This week is Migraine Awareness Week and aims to raise awareness of the condition and highlight the impact it has to people living with it.
A migraine is usually a moderate or severe headache felt as a throbbing pain on one side of the head. Many people have symptoms such as nausea, vomiting and increased sensitivity to light or sound.
Migraine is a common health condition affecting around one in every five women and around one in every 15 men. They usually begin in early adulthood.
Simple painkillers such as Paracetamol or Ibuprofen can be effective for migraine. However, be careful not to take too many painkillers as this could make it harder to treat headaches over time.
You should make an appointment to see your GP if you have frequent migraines (on more than five days a month), even if they can be controlled with medication, as you may benefit from preventative treatment.
“Millions of people are set to benefit from the first new migraine drug in 20 years,” reports the Mail Online.
New research found the injectable drug erenumab cut the number of days people had migraines from an average of 8 a month to between 4 and 5 a month.
Millions of people in the UK get migraines. Symptoms include severe headache, dizziness, nausea and aversion to light.
Migraine-specific drugs include a group of drugs called triptans, which are used to try to ease the symptoms of attack once it starts, and several drugs that are used to try to prevent attacks. But these drugs aren’t always effective and can have unwelcome side effects.
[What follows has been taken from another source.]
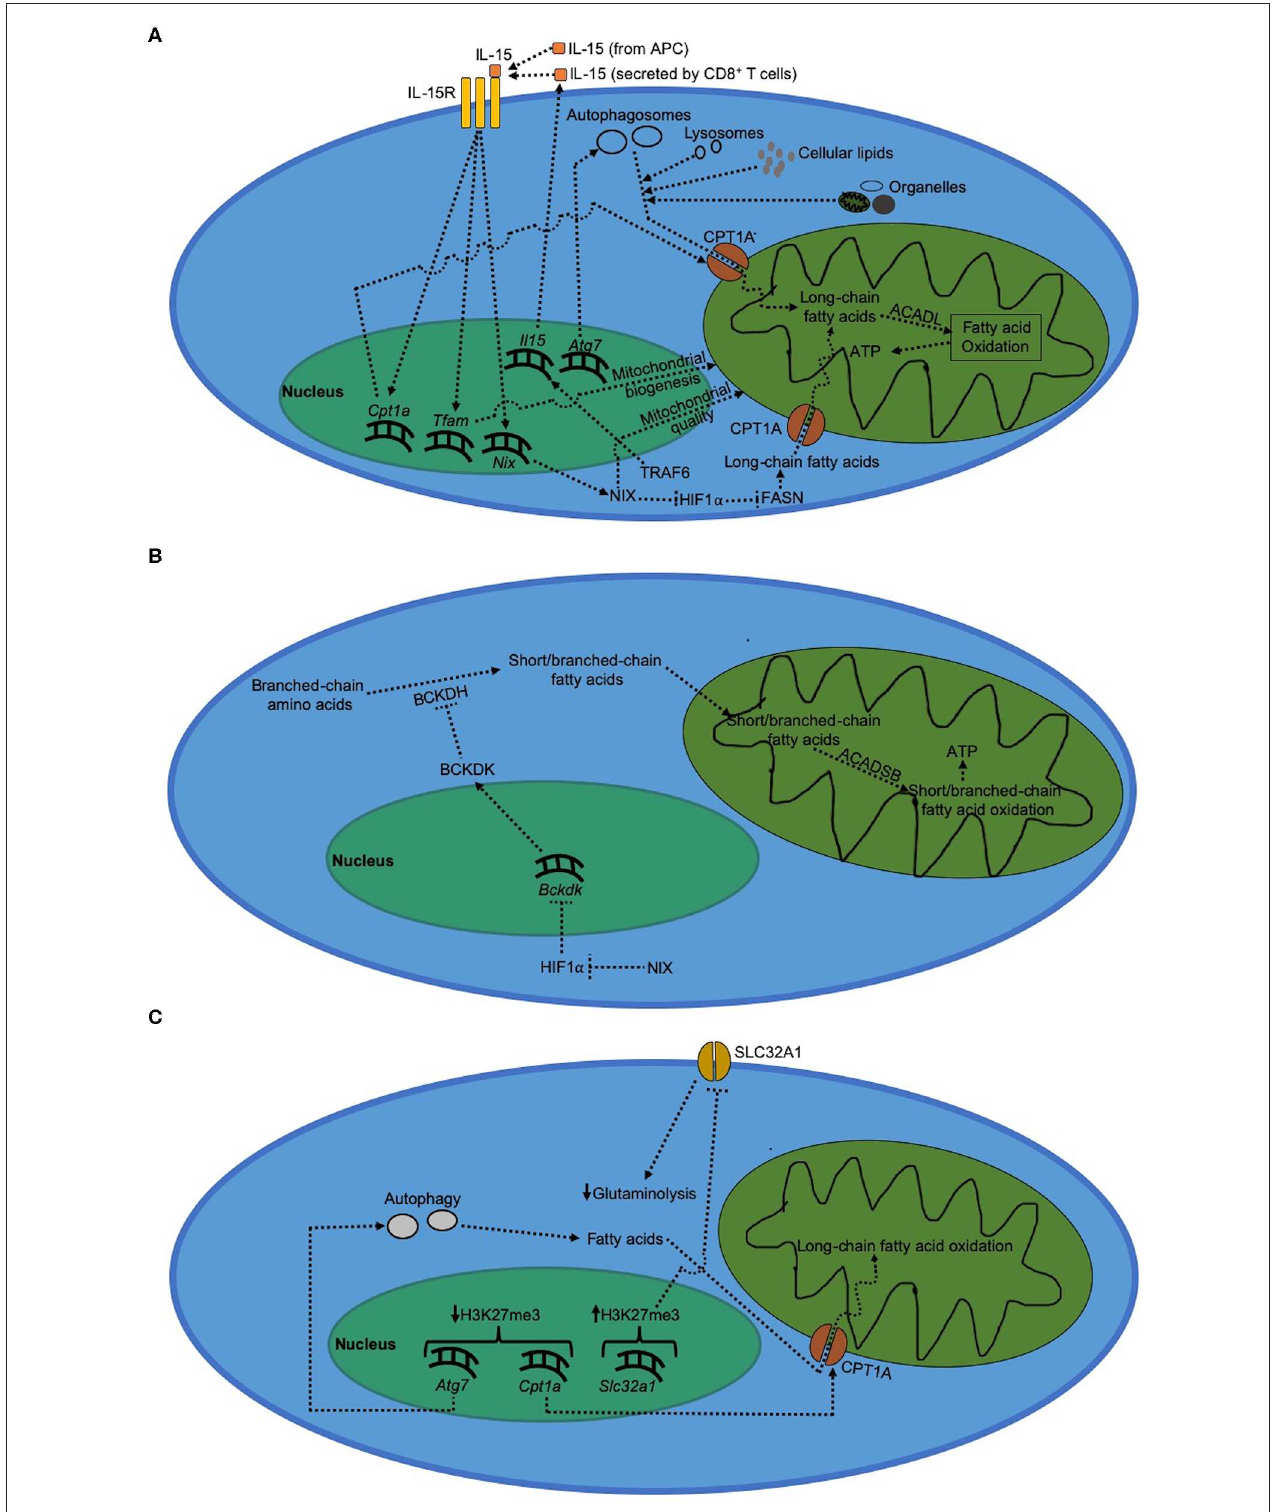
FIGURE 2 | Metabolism in CD8 + T cells during memory formation. (A) Regulation of long-chain fatty acid metabolism during CD8 + T cell during memory formation. Immunological memory formation is characterized by metabolic shift to fatty acid oxidation driven by long-chain fatty acids, which serves to primarily generate ATP. (B) Regulation of short/branched-chain fatty acid metabolism during CD8 + T cell memory formation. (C) Epigenetic regulation of metabolism during CD8 + T cell memory formation.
The new drug is thought to disable a protein known as calcitonin gene-related peptide. Previous research found this protein may play a part in migraine symptoms.
A second drug that works in a similar way, fremanezumab, is also being tested.
This new drug is not yet available as any new drugs have to be licensed by the European Medicines Agency and assessed by the National Institute for Health and Care Excellence (NICE) before they can be made available on the NHS.